Low-dimensional ice trapped in nanocapillaries is a fascinating
phenomenon and is ubiquitous in our daily lives. As a decisive factor
of the confinement effect, the size of the nanocapillary significantly
affects the critical crystallization pressure and crystalline structure,
especially for multilayered ices. By choosing square ice as a typical
two-dimensional (2D) multilayered ice pattern and using all-atom molecular
dynamics simulations, we further unveil the variation mechanism of
critical crystallization pressure with the nanocapillary size. The
results show a strong dependence of the critical crystallization pressure
on the size of the graphene sheet for monolayer, bilayer, and trilayer
square ice. The quasi-macroscopic crystallization pressure, the actual
pressure of water molecules, and the freezable region between them
are all strongly dependent on the nanocapillary width.
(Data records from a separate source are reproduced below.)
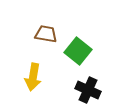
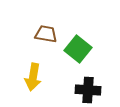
green square: moved 2 px up
black cross: rotated 20 degrees counterclockwise
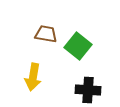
green square: moved 3 px up
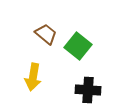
brown trapezoid: rotated 30 degrees clockwise
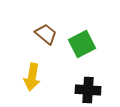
green square: moved 4 px right, 2 px up; rotated 24 degrees clockwise
yellow arrow: moved 1 px left
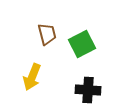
brown trapezoid: moved 1 px right; rotated 35 degrees clockwise
yellow arrow: rotated 12 degrees clockwise
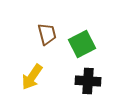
yellow arrow: rotated 12 degrees clockwise
black cross: moved 9 px up
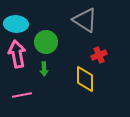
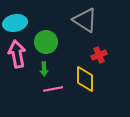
cyan ellipse: moved 1 px left, 1 px up; rotated 15 degrees counterclockwise
pink line: moved 31 px right, 6 px up
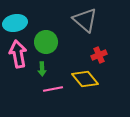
gray triangle: rotated 8 degrees clockwise
pink arrow: moved 1 px right
green arrow: moved 2 px left
yellow diamond: rotated 40 degrees counterclockwise
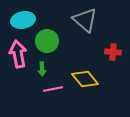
cyan ellipse: moved 8 px right, 3 px up
green circle: moved 1 px right, 1 px up
red cross: moved 14 px right, 3 px up; rotated 28 degrees clockwise
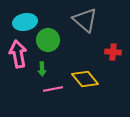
cyan ellipse: moved 2 px right, 2 px down
green circle: moved 1 px right, 1 px up
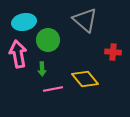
cyan ellipse: moved 1 px left
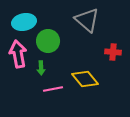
gray triangle: moved 2 px right
green circle: moved 1 px down
green arrow: moved 1 px left, 1 px up
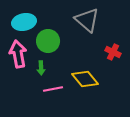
red cross: rotated 21 degrees clockwise
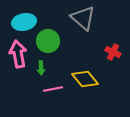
gray triangle: moved 4 px left, 2 px up
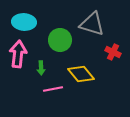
gray triangle: moved 9 px right, 6 px down; rotated 24 degrees counterclockwise
cyan ellipse: rotated 15 degrees clockwise
green circle: moved 12 px right, 1 px up
pink arrow: rotated 16 degrees clockwise
yellow diamond: moved 4 px left, 5 px up
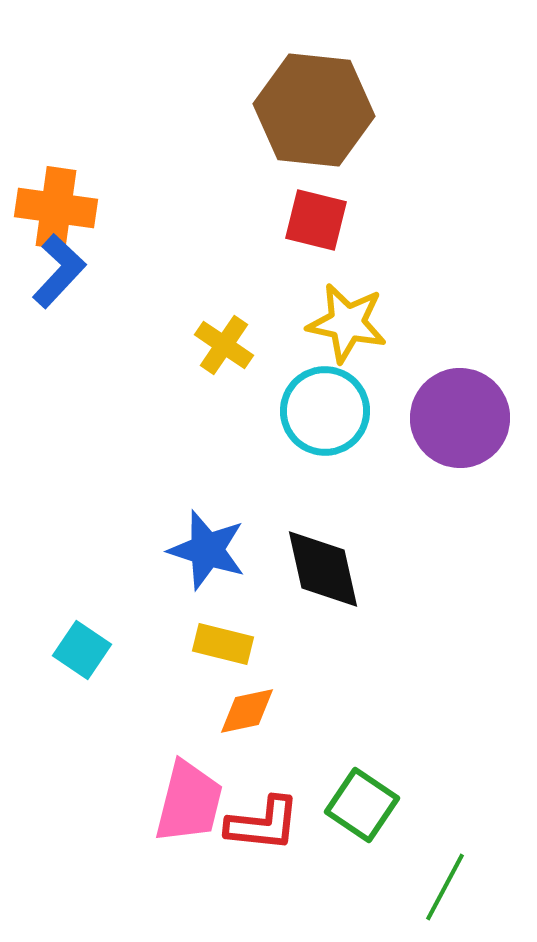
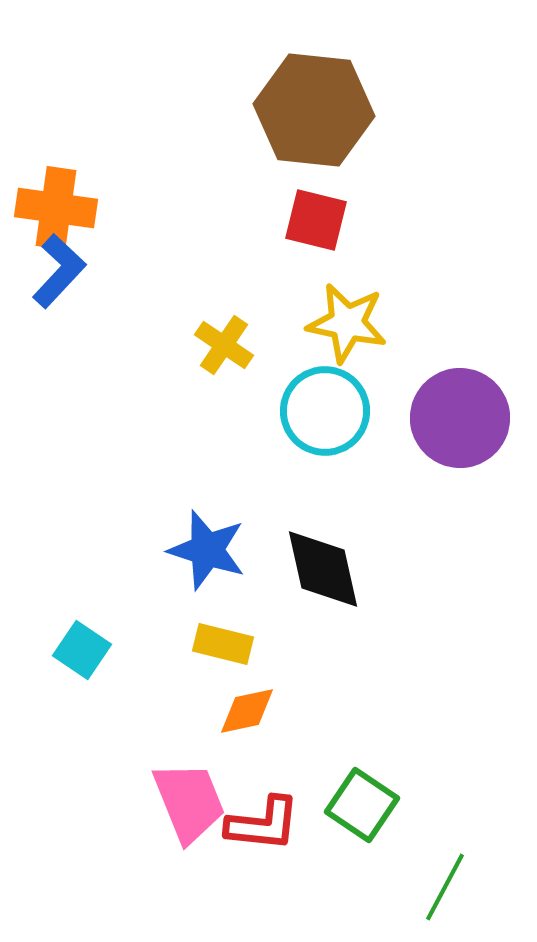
pink trapezoid: rotated 36 degrees counterclockwise
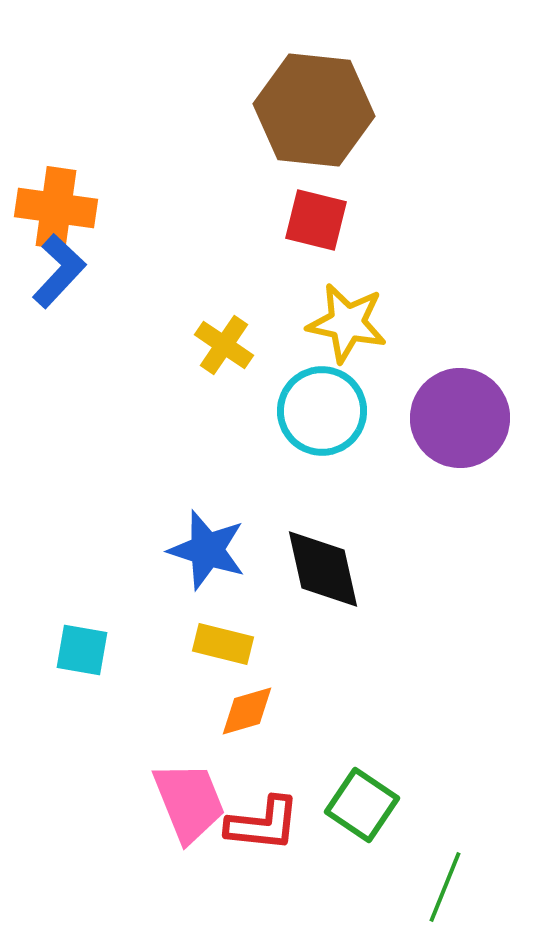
cyan circle: moved 3 px left
cyan square: rotated 24 degrees counterclockwise
orange diamond: rotated 4 degrees counterclockwise
green line: rotated 6 degrees counterclockwise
As the size
of the capillary becomes larger in all three directions, the critical
crystallization pressure converges to the true macroscopic crystallization
pressure, which is very close to the value of the crystallization
pressure for bulk ice. A direct correlation is established between
2D square ice and three-dimensional (3D) bulk ice by the critical
crystallization pressure. There is an unfreezable threshold for crystallizing
spontaneously in practice when the quasi-macroscopic crystallization
pressure is equal to the actual pressure, which can explain the limit
of nanocapillary width for multilayered ice.